**TASK PROMPT:** Output each record exactly, with nothing omitted.

··· INFORMATION SHOWN ···

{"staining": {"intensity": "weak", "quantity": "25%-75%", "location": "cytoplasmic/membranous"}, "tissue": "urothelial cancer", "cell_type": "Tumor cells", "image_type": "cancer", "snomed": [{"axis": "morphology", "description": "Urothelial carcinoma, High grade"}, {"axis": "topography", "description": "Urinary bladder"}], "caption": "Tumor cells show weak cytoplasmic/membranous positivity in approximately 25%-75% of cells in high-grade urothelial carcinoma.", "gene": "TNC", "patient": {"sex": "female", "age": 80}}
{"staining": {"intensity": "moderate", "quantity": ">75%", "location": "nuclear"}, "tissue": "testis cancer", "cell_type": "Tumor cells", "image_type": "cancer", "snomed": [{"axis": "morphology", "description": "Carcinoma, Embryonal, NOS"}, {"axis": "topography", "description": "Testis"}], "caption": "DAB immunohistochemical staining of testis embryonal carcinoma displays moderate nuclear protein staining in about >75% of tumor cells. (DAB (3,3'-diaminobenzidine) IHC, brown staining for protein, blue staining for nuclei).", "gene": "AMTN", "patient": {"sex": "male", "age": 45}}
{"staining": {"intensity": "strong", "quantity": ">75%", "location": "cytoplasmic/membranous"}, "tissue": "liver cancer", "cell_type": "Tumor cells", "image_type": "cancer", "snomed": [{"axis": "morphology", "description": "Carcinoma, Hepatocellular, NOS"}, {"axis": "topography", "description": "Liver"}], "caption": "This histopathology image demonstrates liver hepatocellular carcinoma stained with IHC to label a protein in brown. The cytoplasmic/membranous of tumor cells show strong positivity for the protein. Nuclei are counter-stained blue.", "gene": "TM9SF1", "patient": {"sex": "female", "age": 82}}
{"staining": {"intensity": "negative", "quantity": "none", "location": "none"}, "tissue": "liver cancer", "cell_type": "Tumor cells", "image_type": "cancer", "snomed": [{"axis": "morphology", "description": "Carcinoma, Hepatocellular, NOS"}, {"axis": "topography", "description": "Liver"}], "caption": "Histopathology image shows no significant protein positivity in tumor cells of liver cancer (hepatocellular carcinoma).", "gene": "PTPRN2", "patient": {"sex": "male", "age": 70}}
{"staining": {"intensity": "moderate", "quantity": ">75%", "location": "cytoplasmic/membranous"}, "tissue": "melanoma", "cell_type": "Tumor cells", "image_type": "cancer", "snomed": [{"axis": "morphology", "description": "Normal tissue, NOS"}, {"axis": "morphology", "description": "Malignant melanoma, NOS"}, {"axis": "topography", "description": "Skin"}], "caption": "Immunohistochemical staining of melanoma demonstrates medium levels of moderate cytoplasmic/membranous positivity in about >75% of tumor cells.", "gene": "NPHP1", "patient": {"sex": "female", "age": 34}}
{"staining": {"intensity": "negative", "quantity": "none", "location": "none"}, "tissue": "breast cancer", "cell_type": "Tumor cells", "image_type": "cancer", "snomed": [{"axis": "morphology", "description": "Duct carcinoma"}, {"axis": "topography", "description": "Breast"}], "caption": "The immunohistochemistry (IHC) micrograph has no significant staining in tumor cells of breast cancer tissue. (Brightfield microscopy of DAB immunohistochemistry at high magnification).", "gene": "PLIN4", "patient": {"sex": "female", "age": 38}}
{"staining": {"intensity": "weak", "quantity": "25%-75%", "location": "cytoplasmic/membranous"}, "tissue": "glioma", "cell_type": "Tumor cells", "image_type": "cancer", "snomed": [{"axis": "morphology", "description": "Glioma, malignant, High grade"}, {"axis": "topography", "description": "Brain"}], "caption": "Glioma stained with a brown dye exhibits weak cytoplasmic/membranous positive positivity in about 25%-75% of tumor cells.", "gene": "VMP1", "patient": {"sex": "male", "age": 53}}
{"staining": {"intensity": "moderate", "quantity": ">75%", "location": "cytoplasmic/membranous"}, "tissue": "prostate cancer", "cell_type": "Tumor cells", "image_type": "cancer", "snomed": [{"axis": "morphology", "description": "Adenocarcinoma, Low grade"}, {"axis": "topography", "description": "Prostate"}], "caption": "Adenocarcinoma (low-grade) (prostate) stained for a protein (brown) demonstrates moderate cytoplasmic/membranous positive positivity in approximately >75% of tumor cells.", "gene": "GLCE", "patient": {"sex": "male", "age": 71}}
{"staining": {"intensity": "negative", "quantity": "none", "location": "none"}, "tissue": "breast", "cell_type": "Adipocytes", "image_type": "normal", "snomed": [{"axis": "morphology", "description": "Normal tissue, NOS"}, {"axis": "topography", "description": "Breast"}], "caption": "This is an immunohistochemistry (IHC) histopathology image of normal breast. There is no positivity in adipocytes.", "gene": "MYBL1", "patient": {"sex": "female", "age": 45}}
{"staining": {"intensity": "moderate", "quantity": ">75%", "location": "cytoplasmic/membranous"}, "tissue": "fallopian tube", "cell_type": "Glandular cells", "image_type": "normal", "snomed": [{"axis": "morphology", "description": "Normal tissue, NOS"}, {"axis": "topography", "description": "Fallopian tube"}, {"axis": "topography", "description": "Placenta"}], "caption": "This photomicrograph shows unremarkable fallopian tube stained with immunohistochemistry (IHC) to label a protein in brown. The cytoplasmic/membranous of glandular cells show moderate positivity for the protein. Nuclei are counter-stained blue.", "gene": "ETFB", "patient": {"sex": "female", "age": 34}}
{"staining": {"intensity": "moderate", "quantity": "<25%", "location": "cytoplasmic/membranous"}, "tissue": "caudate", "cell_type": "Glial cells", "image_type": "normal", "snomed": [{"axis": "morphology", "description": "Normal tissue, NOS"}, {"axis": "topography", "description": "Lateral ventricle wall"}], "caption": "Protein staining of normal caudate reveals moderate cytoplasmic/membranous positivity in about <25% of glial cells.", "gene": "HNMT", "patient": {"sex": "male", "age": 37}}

···

**ANSWER TO THIS TASK:**
{"staining": {"intensity": "weak", "quantity": "25%-75%", "location": "cytoplasmic/membranous"}, "tissue": "urothelial cancer", "cell_type": "Tumor cells", "image_type": "cancer", "snomed": [{"axis": "morphology", "description": "Urothelial carcinoma, High grade"}, {"axis": "topography", "description": "Urinary bladder"}], "caption": "Tumor cells show weak cytoplasmic/membranous positivity in approximately 25%-75% of cells in high-grade urothelial carcinoma.", "gene": "TNC", "patient": {"sex": "female", "age": 80}}
{"staining": {"intensity": "moderate", "quantity": ">75%", "location": "nuclear"}, "tissue": "testis cancer", "cell_type": "Tumor cells", "image_type": "cancer", "snomed": [{"axis": "morphology", "description": "Carcinoma, Embryonal, NOS"}, {"axis": "topography", "description": "Testis"}], "caption": "DAB immunohistochemical staining of testis embryonal carcinoma displays moderate nuclear protein staining in about >75% of tumor cells. (DAB (3,3'-diaminobenzidine) IHC, brown staining for protein, blue staining for nuclei).", "gene": "AMTN", "patient": {"sex": "male", "age": 45}}
{"staining": {"intensity": "strong", "quantity": ">75%", "location": "cytoplasmic/membranous"}, "tissue": "liver cancer", "cell_type": "Tumor cells", "image_type": "cancer", "snomed": [{"axis": "morphology", "description": "Carcinoma, Hepatocellular, NOS"}, {"axis": "topography", "description": "Liver"}], "caption": "This histopathology image demonstrates liver hepatocellular carcinoma stained with IHC to label a protein in brown. The cytoplasmic/membranous of tumor cells show strong positivity for the protein. Nuclei are counter-stained blue.", "gene": "TM9SF1", "patient": {"sex": "female", "age": 82}}
{"staining": {"intensity": "negative", "quantity": "none", "location": "none"}, "tissue": "liver cancer", "cell_type": "Tumor cells", "image_type": "cancer", "snomed": [{"axis": "morphology", "description": "Carcinoma, Hepatocellular, NOS"}, {"axis": "topography", "description": "Liver"}], "caption": "Histopathology image shows no significant protein positivity in tumor cells of liver cancer (hepatocellular carcinoma).", "gene": "PTPRN2", "patient": {"sex": "male", "age": 70}}
{"staining": {"intensity": "moderate", "quantity": ">75%", "location": "cytoplasmic/membranous"}, "tissue": "melanoma", "cell_type": "Tumor cells", "image_type": "cancer", "snomed": [{"axis": "morphology", "description": "Normal tissue, NOS"}, {"axis": "morphology", "description": "Malignant melanoma, NOS"}, {"axis": "topography", "description": "Skin"}], "caption": "Immunohistochemical staining of melanoma demonstrates medium levels of moderate cytoplasmic/membranous positivity in about >75% of tumor cells.", "gene": "NPHP1", "patient": {"sex": "female", "age": 34}}
{"staining": {"intensity": "negative", "quantity": "none", "location": "none"}, "tissue": "breast cancer", "cell_type": "Tumor cells", "image_type": "cancer", "snomed": [{"axis": "morphology", "description": "Duct carcinoma"}, {"axis": "topography", "description": "Breast"}], "caption": "The immunohistochemistry (IHC) micrograph has no significant staining in tumor cells of breast cancer tissue. (Brightfield microscopy of DAB immunohistochemistry at high magnification).", "gene": "PLIN4", "patient": {"sex": "female", "age": 38}}
{"staining": {"intensity": "weak", "quantity": "25%-75%", "location": "cytoplasmic/membranous"}, "tissue": "glioma", "cell_type": "Tumor cells", "image_type": "cancer", "snomed": [{"axis": "morphology", "description": "Glioma, malignant, High grade"}, {"axis": "topography", "description": "Brain"}], "caption": "Glioma stained with a brown dye exhibits weak cytoplasmic/membranous positive positivity in about 25%-75% of tumor cells.", "gene": "VMP1", "patient": {"sex": "male", "age": 53}}
{"staining": {"intensity": "moderate", "quantity": ">75%", "location": "cytoplasmic/membranous"}, "tissue": "prostate cancer", "cell_type": "Tumor cells", "image_type": "cancer", "snomed": [{"axis": "morphology", "description": "Adenocarcinoma, Low grade"}, {"axis": "topography", "description": "Prostate"}], "caption": "Adenocarcinoma (low-grade) (prostate) stained for a protein (brown) demonstrates moderate cytoplasmic/membranous positive positivity in approximately >75% of tumor cells.", "gene": "GLCE", "patient": {"sex": "male", "age": 71}}
{"staining": {"intensity": "negative", "quantity": "none", "location": "none"}, "tissue": "breast", "cell_type": "Adipocytes", "image_type": "normal", "snomed": [{"axis": "morphology", "description": "Normal tissue, NOS"}, {"axis": "topography", "description": "Breast"}], "caption": "This is an immunohistochemistry (IHC) histopathology image of normal breast. There is no positivity in adipocytes.", "gene": "MYBL1", "patient": {"sex": "female", "age": 45}}
{"staining": {"intensity": "moderate", "quantity": ">75%", "location": "cytoplasmic/membranous"}, "tissue": "fallopian tube", "cell_type": "Glandular cells", "image_type": "normal", "snomed": [{"axis": "morphology", "description": "Normal tissue, NOS"}, {"axis": "topography", "description": "Fallopian tube"}, {"axis": "topography", "description": "Placenta"}], "caption": "This photomicrograph shows unremarkable fallopian tube stained with immunohistochemistry (IHC) to label a protein in brown. The cytoplasmic/membranous of glandular cells show moderate positivity for the protein. Nuclei are counter-stained blue.", "gene": "ETFB", "patient": {"sex": "female", "age": 34}}
{"staining": {"intensity": "moderate", "quantity": "<25%", "location": "cytoplasmic/membranous"}, "tissue": "caudate", "cell_type": "Glial cells", "image_type": "normal", "snomed": [{"axis": "morphology", "description": "Normal tissue, NOS"}, {"axis": "topography", "description": "Lateral ventricle wall"}], "caption": "Protein staining of normal caudate reveals moderate cytoplasmic/membranous positivity in about <25% of glial cells.", "gene": "HNMT", "patient": {"sex": "male", "age": 37}}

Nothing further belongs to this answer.